町人の紋付の話

町人の紋

「黒紋付羽織袴と紋の意味」でも、紋についてのお話を書きましたが、僧侶の方から、伝統的な町人紋についてのお話を頂きましたので、原文のまま以下にご紹介します。

HPの礼装のページで少し気になるところがありますので書いてみたいと思います。それは「黒羽二重、染め抜き五つ紋付きの長着と羽織に仙台平の袴をつけた服装が第一礼装と呼ばれる、男性の和装において最上の格の着物です」との記述なのですが、現在ではこの通りなのでしょうが実は次のような話があるのです。

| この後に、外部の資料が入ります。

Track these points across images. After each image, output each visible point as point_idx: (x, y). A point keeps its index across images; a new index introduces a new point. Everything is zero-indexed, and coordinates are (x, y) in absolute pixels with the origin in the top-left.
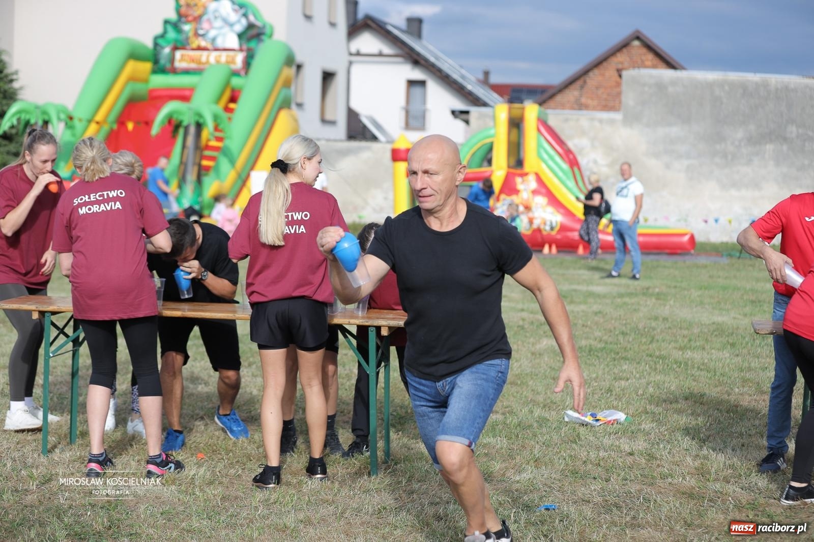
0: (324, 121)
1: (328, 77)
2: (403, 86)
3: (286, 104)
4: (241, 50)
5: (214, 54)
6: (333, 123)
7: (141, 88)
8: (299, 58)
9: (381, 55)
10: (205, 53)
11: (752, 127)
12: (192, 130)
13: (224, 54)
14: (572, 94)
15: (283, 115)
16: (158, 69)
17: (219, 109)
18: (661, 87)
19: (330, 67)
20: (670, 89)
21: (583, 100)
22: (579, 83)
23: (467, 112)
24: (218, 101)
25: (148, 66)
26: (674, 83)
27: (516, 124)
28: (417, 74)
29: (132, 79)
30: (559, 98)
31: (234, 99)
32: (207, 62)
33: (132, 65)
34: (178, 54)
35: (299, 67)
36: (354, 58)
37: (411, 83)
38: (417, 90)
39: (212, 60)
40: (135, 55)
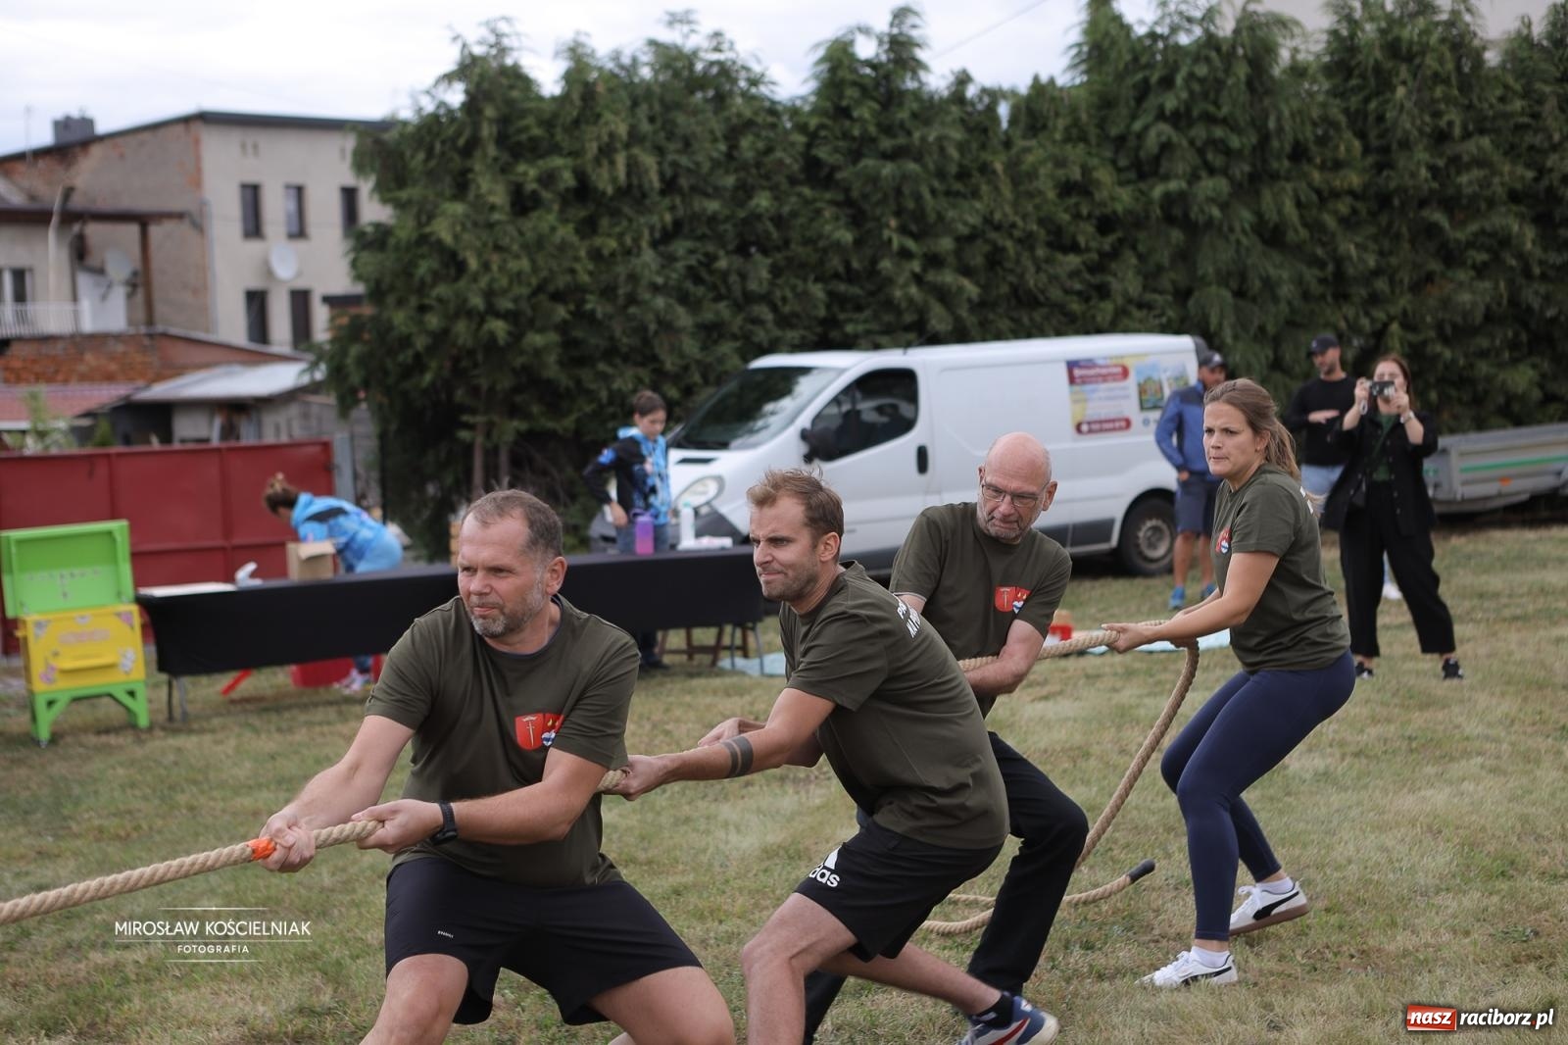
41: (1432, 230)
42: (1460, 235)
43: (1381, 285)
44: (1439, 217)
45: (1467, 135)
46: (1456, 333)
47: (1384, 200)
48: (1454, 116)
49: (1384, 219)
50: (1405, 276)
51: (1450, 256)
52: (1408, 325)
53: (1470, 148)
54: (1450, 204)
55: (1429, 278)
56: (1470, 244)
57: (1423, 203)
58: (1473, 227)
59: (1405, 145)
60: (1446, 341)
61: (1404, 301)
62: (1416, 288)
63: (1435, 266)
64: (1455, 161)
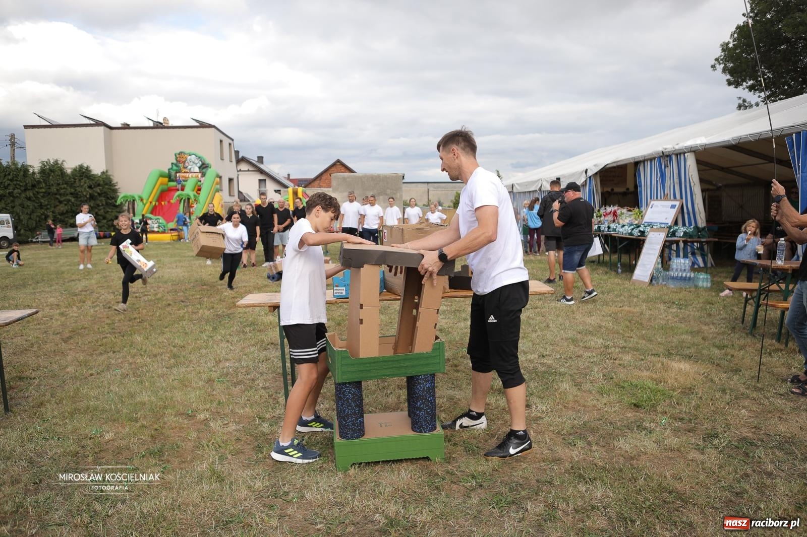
0: (230, 195)
1: (231, 180)
2: (258, 181)
3: (218, 191)
4: (200, 173)
5: (191, 174)
6: (234, 196)
7: (165, 187)
8: (220, 174)
9: (248, 171)
10: (187, 174)
11: (375, 191)
12: (186, 201)
13: (194, 174)
14: (317, 183)
15: (217, 194)
16: (170, 180)
17: (195, 193)
18: (344, 179)
19: (231, 177)
20: (348, 180)
21: (321, 184)
22: (319, 178)
23: (280, 191)
24: (193, 191)
25: (167, 179)
26: (349, 177)
27: (295, 193)
28: (262, 177)
29: (162, 184)
30: (312, 184)
31: (199, 190)
32: (188, 177)
33: (161, 179)
34: (178, 175)
35: (220, 177)
36: (240, 173)
37: (260, 180)
38: (263, 183)
39: (190, 176)
40: (162, 175)
41: (57, 198)
42: (62, 199)
43: (49, 207)
44: (58, 196)
45: (63, 184)
46: (62, 214)
47: (49, 194)
48: (60, 181)
49: (49, 196)
50: (53, 205)
51: (60, 202)
52: (53, 212)
53: (62, 186)
54: (60, 195)
55: (57, 206)
56: (64, 201)
57: (56, 194)
58: (64, 198)
59: (52, 185)
60: (59, 215)
61: (52, 209)
62: (55, 207)
63: (58, 204)
64: (61, 188)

京都の祇園に「一力(いちりき)」という超のつく一流の貸席(宴会を楽しむ所だが、料理は料理屋が来て作り、舞子・芸子を呼んで、場所のみを提供する料亭)があります。この「一力」のオーナーである杉浦家の分家筆頭の杉浦貴久造氏の秘書のような仕事をしていたことがありまして、このとき杉浦貴久造氏より聞いた話なのですが、杉浦氏があるとき紋付きの一式を新調して本家の行事に出席したそうです。すると翌日本家の当主である杉浦治郎右衛門氏より呼びつけられ、「貴久造。昨日は何を着て居ったんや。お前の紋付きには紋はいくつ付けてある」と言われ「はい新しく作った紋付きで、五つ紋ですが、それが何か」と答えると「五つ紋とは武家の紋付きや。町人は三つ紋というのが昔からの決まりや。我が杉浦家は代々由緒正しい町人の家や。何を血迷うて武家のまねをするか」とさんざんに叱られたそうです。しかたなく貴久造氏は新調の紋付き一式を破棄して、また新たに三つ紋の一式を作って本家に見せに行きました。するとそれを見た治郎右衛門氏は満足げに「よしよしそれでええ、だけどお前も散財してかわいそうやったな」とその一式分の費用をポンと出してくれたそうです。

これを貴久造氏より直接聞いたときは、さすが「一力」の杉浦家は町人としての高い誇りを持っているものだと感心したものでした。このように本来は紋付きにも町人・武家の違いがあったのではないかと思えますが、現在では何に限らず五つ紋になってしまっているのでしょうか。もっとも昔と違って戸籍に士族・平民なんて書かれたりしなくなり、たいていの家は先祖は武家ということになってしまっておりますし、それでよいのかも知れませんが、治郎右衛門氏のような代々由緒正しい町人としての誇りを持っているのは、本当はどうでも先祖は武家だとしておこうというのより、だんぜんかっこよいと思うのです。私なんかは息子に家の先祖は由緒正しいお百姓さんと教えておりますし、坊さんは紋付きを着る機会はほとんどなく、衣につけるのも宗派の紋ですからこんなことでは悩まなくて済むのですけれど。

現在の礼装における紋

現在の礼装紋付の謂れについては別頁で説明した通り、比較的最近の決め事です。五つ紋自体については、やはり武家社会での習いが踏襲されたことのようですが、「一力」さんのお話のように、すべての町人紋付が三つ紋かどうかはわかりません。しかしながら、これはこれで京都らしいお話だと思います。なお、町人でも場合により裃も着用していたようですが、日常で格式を意識することの少ない一般庶民は紋付も含め、総じて「一張羅」の一括りだったような気もします。ちなみに、こうした伝統や風習に起因する話は別として、三つ紋は現在一般にはやはり略装とさ れています。

ところで、誇りを持って和服を着るという精神は、大いに見習いたいものですが、日常着の世界にまでこうした話を結び付けつけて考える必要はありません。伝統や格式を重んじる世界と日常きものを楽しむ世界は別物だと考え、両方大切にしていく心を持ちたいものですね。